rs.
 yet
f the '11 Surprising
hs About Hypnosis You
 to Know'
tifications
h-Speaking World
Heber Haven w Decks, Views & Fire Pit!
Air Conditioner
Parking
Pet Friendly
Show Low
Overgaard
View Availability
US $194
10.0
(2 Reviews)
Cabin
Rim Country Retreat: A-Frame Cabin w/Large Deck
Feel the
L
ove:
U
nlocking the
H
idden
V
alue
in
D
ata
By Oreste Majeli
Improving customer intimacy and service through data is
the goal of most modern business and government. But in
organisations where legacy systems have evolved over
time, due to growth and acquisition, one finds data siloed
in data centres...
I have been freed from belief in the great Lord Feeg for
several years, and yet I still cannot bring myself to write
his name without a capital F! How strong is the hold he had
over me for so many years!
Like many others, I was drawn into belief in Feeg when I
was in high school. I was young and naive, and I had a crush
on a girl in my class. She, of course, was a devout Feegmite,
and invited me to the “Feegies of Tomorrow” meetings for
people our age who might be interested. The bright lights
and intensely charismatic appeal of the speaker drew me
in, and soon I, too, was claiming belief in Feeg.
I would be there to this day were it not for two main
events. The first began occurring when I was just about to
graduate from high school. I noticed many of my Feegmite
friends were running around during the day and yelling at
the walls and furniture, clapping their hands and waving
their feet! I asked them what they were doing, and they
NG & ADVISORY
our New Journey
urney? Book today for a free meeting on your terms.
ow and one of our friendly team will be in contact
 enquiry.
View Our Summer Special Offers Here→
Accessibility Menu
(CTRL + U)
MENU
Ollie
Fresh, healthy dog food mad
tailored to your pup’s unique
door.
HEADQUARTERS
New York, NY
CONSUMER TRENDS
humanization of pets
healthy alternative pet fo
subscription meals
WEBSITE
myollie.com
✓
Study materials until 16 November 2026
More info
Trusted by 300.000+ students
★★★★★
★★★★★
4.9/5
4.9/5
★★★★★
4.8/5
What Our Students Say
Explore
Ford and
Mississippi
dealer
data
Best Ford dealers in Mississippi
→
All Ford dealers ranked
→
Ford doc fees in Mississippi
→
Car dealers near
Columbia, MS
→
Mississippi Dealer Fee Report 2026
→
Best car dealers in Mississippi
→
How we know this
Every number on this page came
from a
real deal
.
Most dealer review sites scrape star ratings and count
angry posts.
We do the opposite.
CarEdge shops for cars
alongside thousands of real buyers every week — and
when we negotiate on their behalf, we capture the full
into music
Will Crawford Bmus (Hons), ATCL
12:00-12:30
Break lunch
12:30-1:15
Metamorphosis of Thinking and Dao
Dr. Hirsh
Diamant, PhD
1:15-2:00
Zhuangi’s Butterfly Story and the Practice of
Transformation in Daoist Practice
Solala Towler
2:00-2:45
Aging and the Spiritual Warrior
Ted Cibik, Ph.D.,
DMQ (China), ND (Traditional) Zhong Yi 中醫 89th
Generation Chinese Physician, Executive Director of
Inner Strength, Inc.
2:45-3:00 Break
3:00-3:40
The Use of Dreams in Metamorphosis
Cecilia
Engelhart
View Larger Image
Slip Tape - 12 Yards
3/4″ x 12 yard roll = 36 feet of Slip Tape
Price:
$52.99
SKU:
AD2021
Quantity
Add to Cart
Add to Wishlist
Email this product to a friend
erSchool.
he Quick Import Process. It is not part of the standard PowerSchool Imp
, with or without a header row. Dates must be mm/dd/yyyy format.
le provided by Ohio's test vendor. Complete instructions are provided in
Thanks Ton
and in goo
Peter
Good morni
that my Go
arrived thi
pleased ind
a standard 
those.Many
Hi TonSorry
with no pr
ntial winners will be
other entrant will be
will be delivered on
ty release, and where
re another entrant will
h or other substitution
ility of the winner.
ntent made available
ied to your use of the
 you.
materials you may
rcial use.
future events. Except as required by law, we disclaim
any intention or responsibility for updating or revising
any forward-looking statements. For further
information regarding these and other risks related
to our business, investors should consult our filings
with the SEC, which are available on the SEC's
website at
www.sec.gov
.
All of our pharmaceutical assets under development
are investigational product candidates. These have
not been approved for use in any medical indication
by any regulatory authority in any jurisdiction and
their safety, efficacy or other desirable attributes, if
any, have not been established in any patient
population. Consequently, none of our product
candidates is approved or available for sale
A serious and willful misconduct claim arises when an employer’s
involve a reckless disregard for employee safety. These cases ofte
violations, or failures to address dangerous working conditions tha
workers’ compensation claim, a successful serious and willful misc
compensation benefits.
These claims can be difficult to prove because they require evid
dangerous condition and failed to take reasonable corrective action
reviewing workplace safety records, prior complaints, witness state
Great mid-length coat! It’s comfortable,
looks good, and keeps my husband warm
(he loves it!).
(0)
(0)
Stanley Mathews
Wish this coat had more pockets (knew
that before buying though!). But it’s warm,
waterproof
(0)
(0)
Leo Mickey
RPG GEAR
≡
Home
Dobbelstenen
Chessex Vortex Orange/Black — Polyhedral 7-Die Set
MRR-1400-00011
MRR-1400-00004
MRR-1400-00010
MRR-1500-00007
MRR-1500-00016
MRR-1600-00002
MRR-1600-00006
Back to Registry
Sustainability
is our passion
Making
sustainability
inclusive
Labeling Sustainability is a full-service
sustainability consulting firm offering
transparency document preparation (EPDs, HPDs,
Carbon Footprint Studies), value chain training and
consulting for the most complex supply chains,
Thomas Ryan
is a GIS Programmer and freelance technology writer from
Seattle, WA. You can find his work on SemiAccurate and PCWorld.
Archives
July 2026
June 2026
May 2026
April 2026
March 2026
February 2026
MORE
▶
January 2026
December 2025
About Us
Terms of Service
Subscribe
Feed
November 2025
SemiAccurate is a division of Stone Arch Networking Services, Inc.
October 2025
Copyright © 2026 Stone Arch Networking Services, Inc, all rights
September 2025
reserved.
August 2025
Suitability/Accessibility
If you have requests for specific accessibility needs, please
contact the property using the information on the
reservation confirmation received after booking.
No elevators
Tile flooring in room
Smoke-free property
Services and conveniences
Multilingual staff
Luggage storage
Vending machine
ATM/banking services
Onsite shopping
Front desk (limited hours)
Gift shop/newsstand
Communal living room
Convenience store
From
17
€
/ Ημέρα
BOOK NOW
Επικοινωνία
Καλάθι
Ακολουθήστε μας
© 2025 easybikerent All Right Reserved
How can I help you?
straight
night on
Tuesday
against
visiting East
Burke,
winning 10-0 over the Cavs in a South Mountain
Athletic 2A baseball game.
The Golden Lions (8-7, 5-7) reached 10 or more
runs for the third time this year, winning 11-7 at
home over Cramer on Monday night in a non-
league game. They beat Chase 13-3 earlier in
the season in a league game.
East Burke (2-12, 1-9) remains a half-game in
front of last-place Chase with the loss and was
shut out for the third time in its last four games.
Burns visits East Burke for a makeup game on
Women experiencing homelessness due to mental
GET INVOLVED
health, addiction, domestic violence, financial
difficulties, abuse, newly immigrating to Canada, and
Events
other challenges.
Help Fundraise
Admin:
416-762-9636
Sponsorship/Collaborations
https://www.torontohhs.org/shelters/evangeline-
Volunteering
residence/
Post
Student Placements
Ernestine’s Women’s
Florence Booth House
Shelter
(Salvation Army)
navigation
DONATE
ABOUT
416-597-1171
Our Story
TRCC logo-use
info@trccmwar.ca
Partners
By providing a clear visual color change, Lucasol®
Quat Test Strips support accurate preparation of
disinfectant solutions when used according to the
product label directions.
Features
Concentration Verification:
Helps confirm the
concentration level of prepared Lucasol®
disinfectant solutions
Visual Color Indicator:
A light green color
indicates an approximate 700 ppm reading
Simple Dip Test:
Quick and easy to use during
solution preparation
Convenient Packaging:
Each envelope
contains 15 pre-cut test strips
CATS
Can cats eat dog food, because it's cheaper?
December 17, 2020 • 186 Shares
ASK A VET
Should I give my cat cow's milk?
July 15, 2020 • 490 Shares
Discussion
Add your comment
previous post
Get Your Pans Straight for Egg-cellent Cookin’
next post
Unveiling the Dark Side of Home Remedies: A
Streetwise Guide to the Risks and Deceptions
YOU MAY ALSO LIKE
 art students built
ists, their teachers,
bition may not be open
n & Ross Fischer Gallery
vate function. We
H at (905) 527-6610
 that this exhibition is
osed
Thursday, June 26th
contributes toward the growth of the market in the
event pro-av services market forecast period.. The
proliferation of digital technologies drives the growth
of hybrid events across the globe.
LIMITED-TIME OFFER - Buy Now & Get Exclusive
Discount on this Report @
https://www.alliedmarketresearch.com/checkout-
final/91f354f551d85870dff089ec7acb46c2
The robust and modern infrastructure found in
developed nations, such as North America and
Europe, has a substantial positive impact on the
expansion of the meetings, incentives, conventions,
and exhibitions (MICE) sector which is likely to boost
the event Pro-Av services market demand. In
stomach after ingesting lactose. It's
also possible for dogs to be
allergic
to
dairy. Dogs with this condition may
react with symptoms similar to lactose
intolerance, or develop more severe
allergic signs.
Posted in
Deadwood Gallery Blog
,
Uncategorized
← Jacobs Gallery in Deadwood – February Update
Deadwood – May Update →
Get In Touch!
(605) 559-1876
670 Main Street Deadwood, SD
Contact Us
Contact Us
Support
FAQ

Work required:
Every line above in which the word "safety" is present must be copied into the answer.

Output below:
their safety, efficacy or other desirable attributes, if
involve a reckless disregard for employee safety. These cases ofte
reviewing workplace safety records, prior complaints, witness state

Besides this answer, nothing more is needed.